The second initiative could be even more impactful than the first in the short term. The company plans to expand its commercial operations into Asia and Europe before midyear, though it anticipates its sales in North America will remain strong too.

Load up on shares while they're affordable

Yet another factor driving InMode's worthiness as an investment now is its relatively cheap valuation. Its price-to-earnings ratio is 18.5, which is a fair bit lower than the medical device industry's average of 26.4. The market may already be noticing that disparity and bidding up InMode's shares. The stock is up by 21.5% in the last six months alone, smashing the market's returns of around 4% over that period.

But, there have been a few bumps in the road that present an opportunity for investors. On Jan. 11, the company published a sneak peek into its Q4 and full-year earnings for 2022, and the market's reaction was quite negative. Still, the update estimated that InMode would bring in roughly $527 million for the year, which is higher than the $450 million estimate of Wall Street analysts on average. While it's true that an economic slowdown might impact sales and that no business can grow rapidly forever, it's likely that the decline was a blip in the big scheme of things, and it doesn't impact the long-term investing thesis for the stock whatsoever.
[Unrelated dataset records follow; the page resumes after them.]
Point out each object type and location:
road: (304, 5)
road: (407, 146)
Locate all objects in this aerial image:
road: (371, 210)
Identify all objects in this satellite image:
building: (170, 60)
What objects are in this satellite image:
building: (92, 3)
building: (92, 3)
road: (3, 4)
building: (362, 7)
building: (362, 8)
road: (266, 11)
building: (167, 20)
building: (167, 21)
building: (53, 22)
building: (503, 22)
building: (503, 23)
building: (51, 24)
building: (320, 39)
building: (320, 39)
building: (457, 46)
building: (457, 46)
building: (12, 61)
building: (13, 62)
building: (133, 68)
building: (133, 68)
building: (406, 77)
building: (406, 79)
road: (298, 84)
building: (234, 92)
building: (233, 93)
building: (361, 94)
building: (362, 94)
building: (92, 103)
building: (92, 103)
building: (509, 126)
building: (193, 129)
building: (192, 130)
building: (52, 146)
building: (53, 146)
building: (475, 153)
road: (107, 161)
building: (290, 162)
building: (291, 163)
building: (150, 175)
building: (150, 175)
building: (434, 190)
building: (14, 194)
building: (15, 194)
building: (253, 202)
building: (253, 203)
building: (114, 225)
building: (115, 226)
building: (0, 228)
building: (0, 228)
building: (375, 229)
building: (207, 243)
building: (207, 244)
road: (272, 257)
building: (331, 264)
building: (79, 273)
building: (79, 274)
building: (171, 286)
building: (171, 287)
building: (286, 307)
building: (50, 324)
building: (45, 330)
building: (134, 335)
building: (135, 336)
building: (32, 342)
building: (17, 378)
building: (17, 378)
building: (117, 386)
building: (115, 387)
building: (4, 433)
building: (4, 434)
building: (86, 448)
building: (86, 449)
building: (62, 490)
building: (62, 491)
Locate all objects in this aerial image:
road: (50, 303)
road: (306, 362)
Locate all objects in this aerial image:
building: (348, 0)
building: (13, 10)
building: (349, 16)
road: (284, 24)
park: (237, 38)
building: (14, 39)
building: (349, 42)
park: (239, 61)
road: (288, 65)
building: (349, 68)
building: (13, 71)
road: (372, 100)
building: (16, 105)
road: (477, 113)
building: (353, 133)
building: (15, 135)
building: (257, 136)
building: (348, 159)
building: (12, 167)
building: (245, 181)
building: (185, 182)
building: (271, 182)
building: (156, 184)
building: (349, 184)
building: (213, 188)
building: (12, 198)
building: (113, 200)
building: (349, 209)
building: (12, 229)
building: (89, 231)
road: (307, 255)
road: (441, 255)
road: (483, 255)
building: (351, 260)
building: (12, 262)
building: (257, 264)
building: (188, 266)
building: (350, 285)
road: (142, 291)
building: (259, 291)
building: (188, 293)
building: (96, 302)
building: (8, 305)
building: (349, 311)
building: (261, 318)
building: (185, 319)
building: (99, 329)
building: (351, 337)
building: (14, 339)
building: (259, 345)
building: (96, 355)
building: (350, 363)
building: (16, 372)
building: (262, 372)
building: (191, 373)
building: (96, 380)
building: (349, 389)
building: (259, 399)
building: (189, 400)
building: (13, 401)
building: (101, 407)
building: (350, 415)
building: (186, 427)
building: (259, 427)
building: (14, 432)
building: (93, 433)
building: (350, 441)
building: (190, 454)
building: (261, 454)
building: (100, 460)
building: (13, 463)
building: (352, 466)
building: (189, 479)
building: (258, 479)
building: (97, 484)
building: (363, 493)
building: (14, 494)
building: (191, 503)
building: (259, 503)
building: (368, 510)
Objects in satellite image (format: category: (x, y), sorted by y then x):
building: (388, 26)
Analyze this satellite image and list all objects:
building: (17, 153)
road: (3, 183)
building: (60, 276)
By the time the company is several quarters deep into its global expansion, it will likely be too late for new investors to buy in at these bargain levels, though the stock could well continue to rise beyond that point anyway. Therefore, starting a new position in InMode sometime in the first half of this year would be a good move. Barring unforeseen circumstances, there's a good chance that it will continue to beat the market in 2023.